Safety and efficacy of C-reactive protein-guided antibiotic use to treat acute respiratory infections in Tanzanian children: a planned subgroup analysis of a randomized, controlled non-inferiority trial evaluating a novel electronic clinical decision algorithm (ePOCT).

Background. The safety and efficacy of using C-reactive protein (CRP) to decide on antibiotic prescription among febrile children at risk of pneumonia has not been tested. Methods.
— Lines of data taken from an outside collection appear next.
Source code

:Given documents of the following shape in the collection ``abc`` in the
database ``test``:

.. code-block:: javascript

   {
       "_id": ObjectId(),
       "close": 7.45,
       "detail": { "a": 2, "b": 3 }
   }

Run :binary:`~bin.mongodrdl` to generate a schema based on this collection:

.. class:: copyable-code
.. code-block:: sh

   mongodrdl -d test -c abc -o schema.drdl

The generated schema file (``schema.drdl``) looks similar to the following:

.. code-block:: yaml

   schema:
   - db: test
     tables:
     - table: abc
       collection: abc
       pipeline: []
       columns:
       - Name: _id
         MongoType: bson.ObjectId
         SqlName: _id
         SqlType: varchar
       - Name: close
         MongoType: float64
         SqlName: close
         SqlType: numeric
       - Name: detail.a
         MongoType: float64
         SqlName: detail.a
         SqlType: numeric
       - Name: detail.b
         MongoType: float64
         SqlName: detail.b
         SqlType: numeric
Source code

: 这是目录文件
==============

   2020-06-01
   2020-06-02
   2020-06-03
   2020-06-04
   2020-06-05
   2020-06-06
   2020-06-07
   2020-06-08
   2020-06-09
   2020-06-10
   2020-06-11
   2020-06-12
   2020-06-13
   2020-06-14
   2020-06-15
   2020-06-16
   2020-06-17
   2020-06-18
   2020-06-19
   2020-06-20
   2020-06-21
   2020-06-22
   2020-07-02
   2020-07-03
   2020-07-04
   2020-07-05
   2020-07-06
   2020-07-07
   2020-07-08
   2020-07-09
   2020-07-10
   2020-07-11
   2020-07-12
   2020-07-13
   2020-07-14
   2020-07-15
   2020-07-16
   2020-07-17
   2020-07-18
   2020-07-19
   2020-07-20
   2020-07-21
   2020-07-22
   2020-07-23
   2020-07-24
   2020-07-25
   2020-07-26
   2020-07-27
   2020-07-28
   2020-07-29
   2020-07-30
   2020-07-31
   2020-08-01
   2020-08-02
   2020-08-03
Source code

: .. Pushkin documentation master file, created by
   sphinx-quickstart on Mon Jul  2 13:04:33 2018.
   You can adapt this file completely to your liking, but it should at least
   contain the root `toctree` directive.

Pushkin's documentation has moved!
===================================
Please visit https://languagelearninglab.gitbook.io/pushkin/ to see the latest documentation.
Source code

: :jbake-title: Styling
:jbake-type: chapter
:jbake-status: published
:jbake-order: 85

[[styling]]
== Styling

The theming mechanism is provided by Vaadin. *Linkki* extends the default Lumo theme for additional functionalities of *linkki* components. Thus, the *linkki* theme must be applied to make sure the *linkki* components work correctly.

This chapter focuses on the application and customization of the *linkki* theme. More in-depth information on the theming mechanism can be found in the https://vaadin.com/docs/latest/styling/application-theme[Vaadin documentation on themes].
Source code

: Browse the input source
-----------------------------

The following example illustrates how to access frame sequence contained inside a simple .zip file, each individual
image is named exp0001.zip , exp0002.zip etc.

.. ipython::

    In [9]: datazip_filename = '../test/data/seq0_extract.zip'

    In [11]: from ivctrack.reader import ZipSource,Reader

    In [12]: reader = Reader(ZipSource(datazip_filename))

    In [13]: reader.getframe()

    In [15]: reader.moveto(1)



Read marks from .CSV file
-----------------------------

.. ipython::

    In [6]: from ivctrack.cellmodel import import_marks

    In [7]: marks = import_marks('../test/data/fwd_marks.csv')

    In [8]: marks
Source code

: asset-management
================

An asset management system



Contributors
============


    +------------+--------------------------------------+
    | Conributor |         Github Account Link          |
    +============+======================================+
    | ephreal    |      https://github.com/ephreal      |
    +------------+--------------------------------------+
This was a randomized (1:1) controlled noninferiority trial in 9 primary care centers in Tanzania (substudy of the ePOCT trial evaluating a novel electronic decision algorithm). Children aged 2-59 months with fever and cough and without life-threatening conditions received an antibiotic based on a CRP-informed strategy (combination of CRP >= 80 mg/L plus age/temperature-corrected tachypnea and/or chest indrawing) or current World Health Organization standard (respiratory rate >= 50 breaths/minute). The primary outcome was clinical failure by day (D) 7; the secondary outcomes were antibiotic prescription at D0, secondary hospitalization, or death by D30. Results. A total of 1726 children were included (intervention: 868, control: 858; 0.7% lost to follow-up). The proportion of clinical failure by D7 was 2.9% (25/865) in the intervention arm vs 4.8% (41/854) in the control arm (risk difference, -1.9% [95% confidence interval {CI}, -3.7% to -.1%]; risk ratio [RR], 0.60 [95% CI, .37-.98]). Twenty of 865 (2.3%) children in the intervention arm vs 345 of 854 (40.4%) in the control arm received antibiotics at D0 (RR, 0.06 [95% CI, .04-.09]). There were fewer secondary hospitalizations and deaths in the CRP arm: 0.5% (4/865) vs 1.5% (13/854) (RR, 0.30 [95% CI, .10-.93]). Conclusions. CRP testing using a cutoff of >= 80 mg/L, integrated into an electronic decision algorithm, was able to improve clinical outcome in children with respiratory infections while substantially reducing antibiotic prescription.